Safe-slave-backups stucks with long query
Affects | Status | Importance | Assigned to | Milestone | ||
---|---|---|---|---|---|---|
Percona XtraBackup moved to https://jira.percona.com/projects/PXB | Status tracked in 2.4 | |||||
2.3 |
Fix Released
|
Wishlist
|
Vasily Nemkov | |||
2.4 |
Fix Released
|
Wishlist
|
Vasily Nemkov |
Bug Description
When using --safe-slave-backup the following can happen:
t1: temporary table is created
t2: long DML starts
t3: safe-slave-backup STOP SLAVE arrives
t4: slave SQL thread is killed and long DML is rollback'ed.
t5: safe-slave-backup START SLAVE arrives... and restarts where long DML starts.
t6 safe-slave-backup sleeps a bit...but far less than the long DML, so it will STOP SLAVE again while the long DML is still running, repeating the above ad-eternum.

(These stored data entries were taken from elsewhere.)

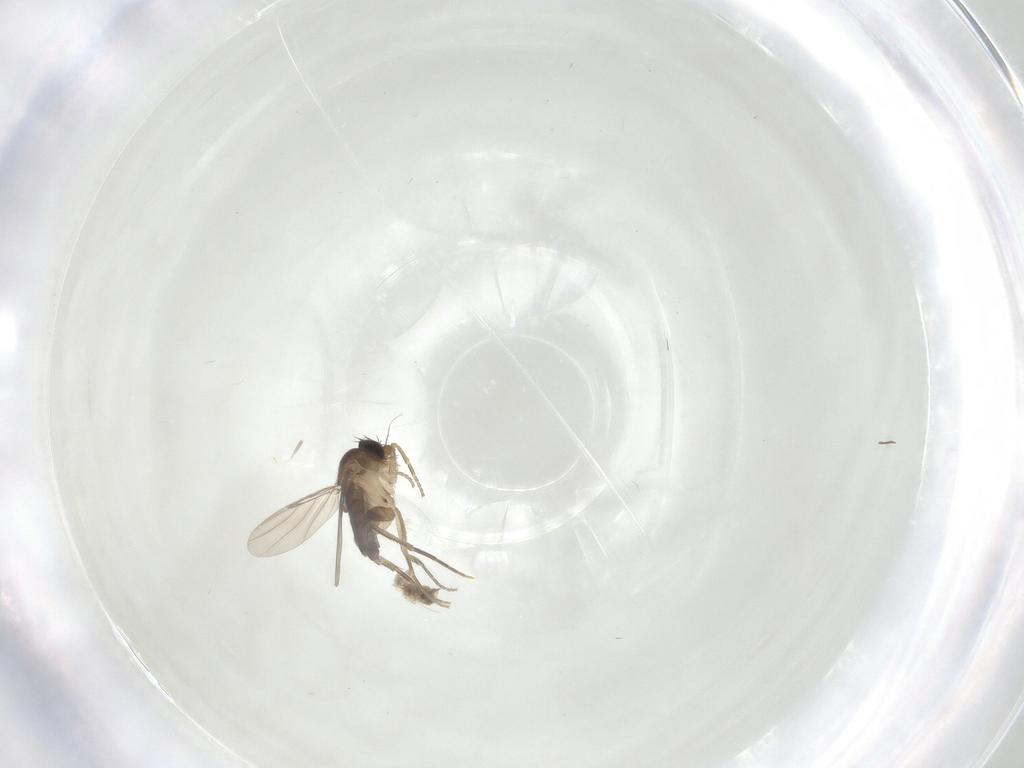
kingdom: Animalia
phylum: Arthropoda
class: Insecta
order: Diptera
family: Phoridae
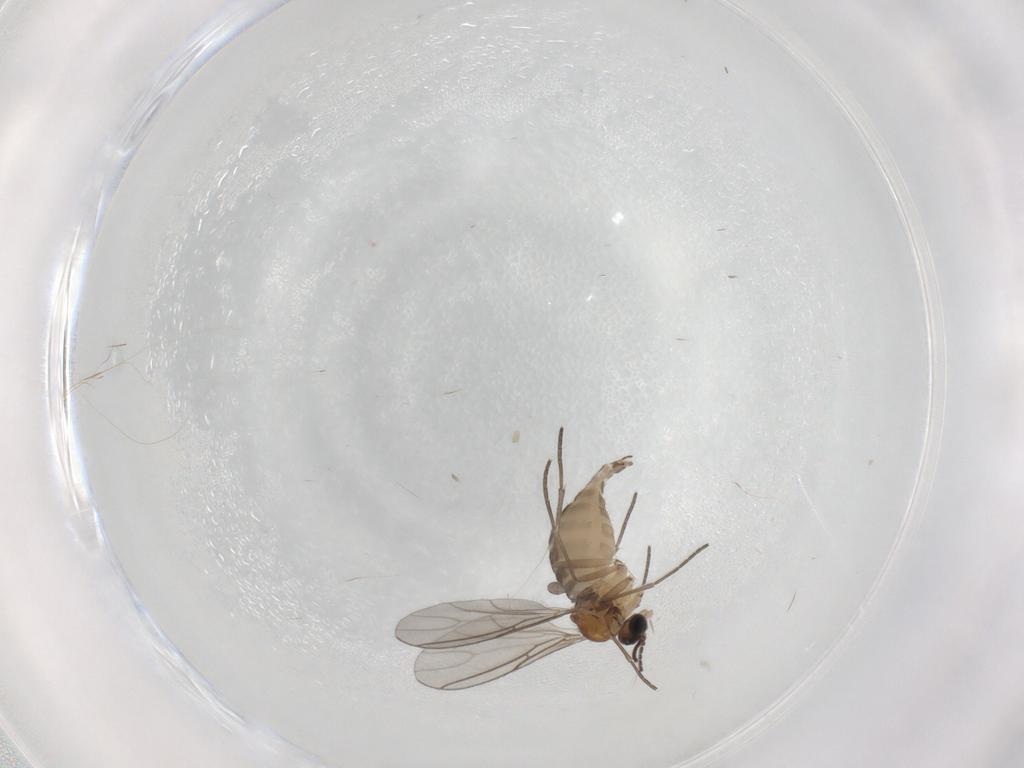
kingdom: Animalia
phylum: Arthropoda
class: Insecta
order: Diptera
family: Sciaridae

Proposed fix would be for safe-slave-backup to check position when it stops slave, and make sure replication position has moved forward since it last stopped. This way at least we won't loop over the exact same query every time, depleting all retries.

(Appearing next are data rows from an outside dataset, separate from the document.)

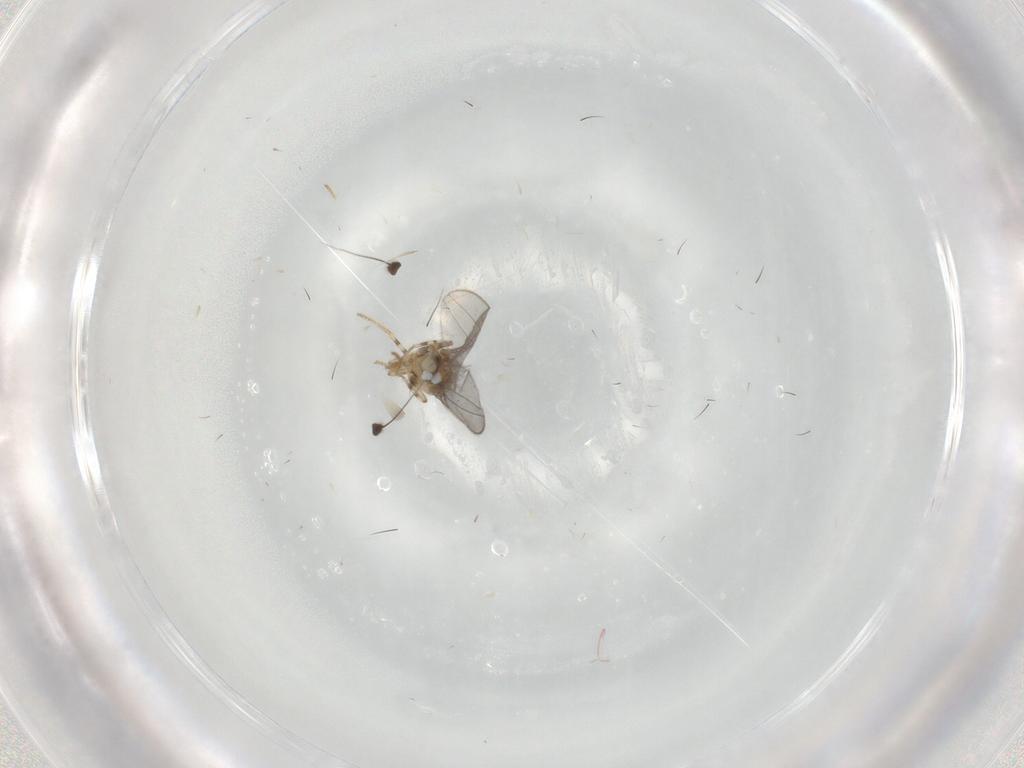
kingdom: Animalia
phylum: Arthropoda
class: Insecta
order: Diptera
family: Asteiidae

It makes sense to me. Before executing STOP SLAVE we will check if binlog position has changed and if it didn't, we will wait for 3 more seconds. However, if master running
CRETATE tmp_table; INSERT INTO SELECT; DROP tmp_table
in loop, it will not help much.
Chances to catch the moment right after tmp_table is dropped are small.